Provided passage START

Lot 13
  • 13

Sir Stanley Spencer, R.A.

Estimate
600,000 - 800,000 GBP
bidding is closed

Description

  • Sir Stanley Spencer, R.A.
  • Beatitude 2: Knowing
  • oil on canvas
  • 66 by 56cm.; 26 by 22in.

Provenance

Arthur Tooth & Sons, London (as Husband and Wife), where acquired by the present owner's family 2nd December 1939 for £65.0.0

Exhibited

Oxford, Ashmolean Museum, Exhibition of Contemporary Art,  December 1939 - January 1940;
London, Tate Gallery, Stanley Spencer: A Retrospective Exhibition, November - December 1955, cat. no.47, illustrated pl.6, with tour to Birmingham, City Art Gallery;
Cookham-on-Thames, Stanley Spencer Gallery, Twice Annual Exhibition, opened 7th April 1962, cat. no.9 (as Beatitudes of Love, II- Knowing);
London, Tate Britain, Stanley Spencer, 22nd March - 24th June 2001, cat. no.65, illustrated p.165 (as Knowing).

Literature

Studio, No.126, 1943, illustrated p.52;
Elizabeth Rothenstein, Stanley Spencer, Phaidon Press, Oxford and London, 1945, illustrated pl.77 (as Husband and Wife);
Studio, No.147, 1959, p.39;
Maurice Collis, Stanley Spencer: a Biography, Harvill Press, London, 1962, p.245 (as Beatitudes of Love II Knowing);
Louise Collis, A Private View of Stanley Spencer, Heinemann, London, 1972, p.108 (as Knowing);
Gilbert Spencer, Memoirs of a Painter, London 1974, p.198;
Kenneth Pople, Stanley Spencer: A Biography, Collins, London, 1991, pp.387-9, illustrated p.388 (as Beatitudes of Love: Knowing or The Grocer Couple);
Keith Bell, Stanley Spencer: A Complete Catalogue of the Paintings, Phaidon Press, London, 1993, cat. no.274b, illustrated p.459.

Provided passage END
Supplied material START

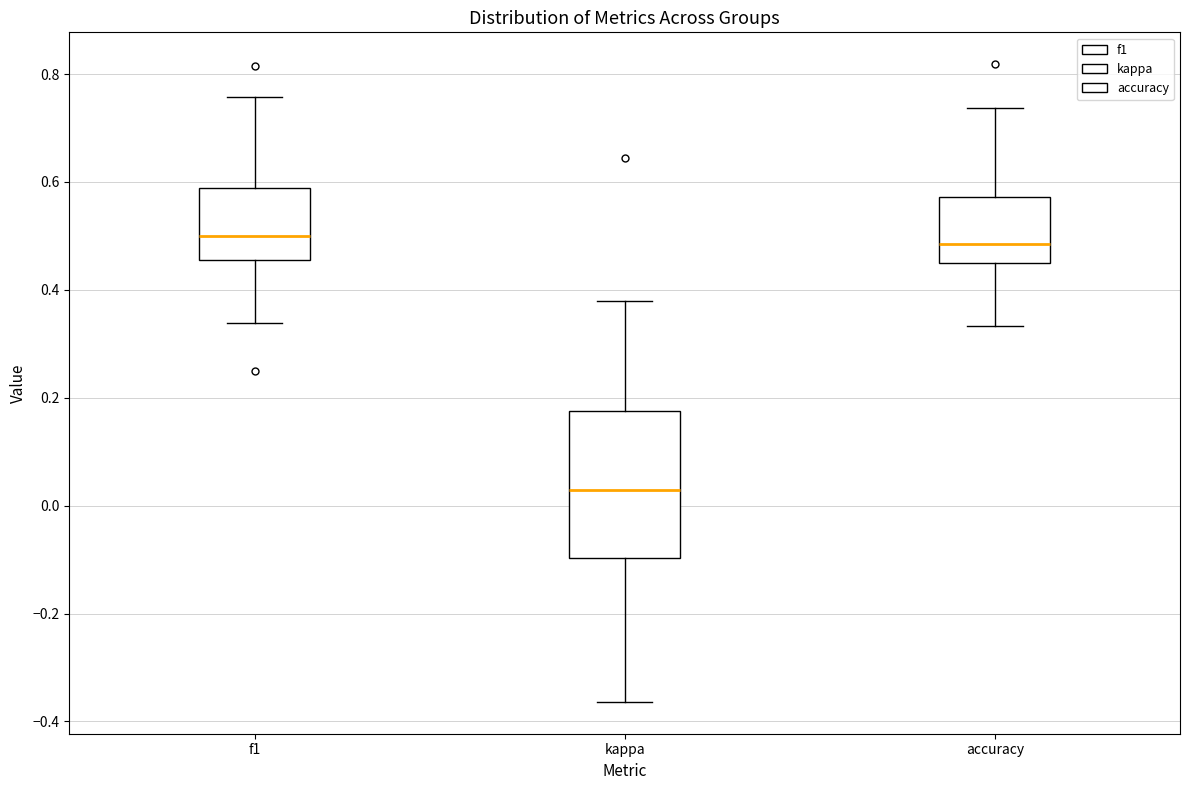

Comparing the boxes themselves (not the whiskers), which one is the tallest?

kappa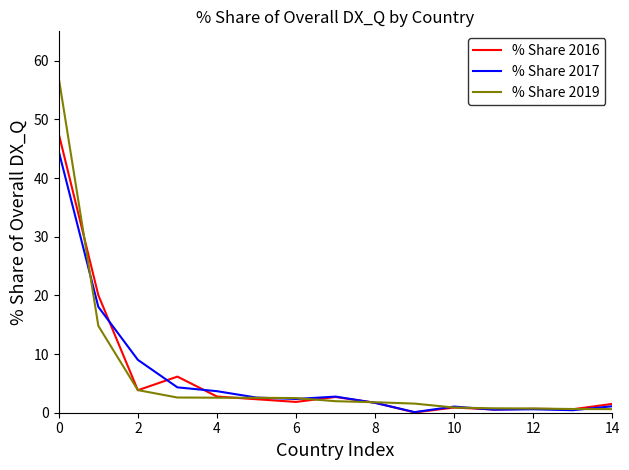

What is the greatest value displayed?

57.0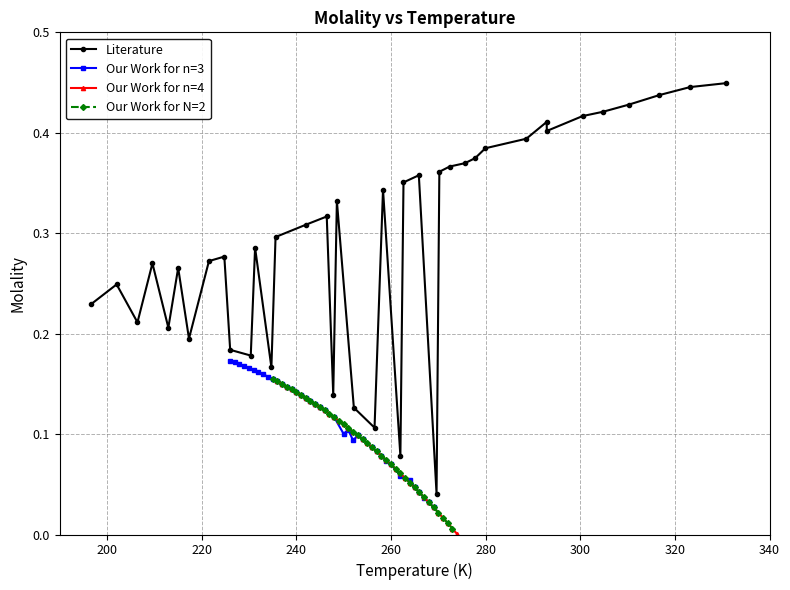

True or false: Our Work for n=3 and Literature intersect in this chart.

True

Supplied material END

- _Exercise objective_
Resume the auction catalogue entry for the Stanley Spencer painting, starting after its last line. The items above are not needed.

- _The answer_
Condition

The following condition report has been prepared by Hamish Dewar Ltd, 14 Masons Yard, Duke Street, St James's, London SW1Y 6BU. EXAMINATION / TREATMENT REPORT UNCONDITIONAL AND WITHOUT PREJUDICE Structural Condition The canvas is unlined on the original stretcher and there is a canvas stamp on the reverse. Paint surface The paint surface is stable and inspection under ultra-violet light shows no evidence of any retouching. There are a few very small spots that slightly fluoresce on the left vertical framing edge but I think these are surface deposits. Summary The painting would therefore appear to be in very good and stable condition. Please contact the department on 0207 293 6424 if you have any questions about the present work.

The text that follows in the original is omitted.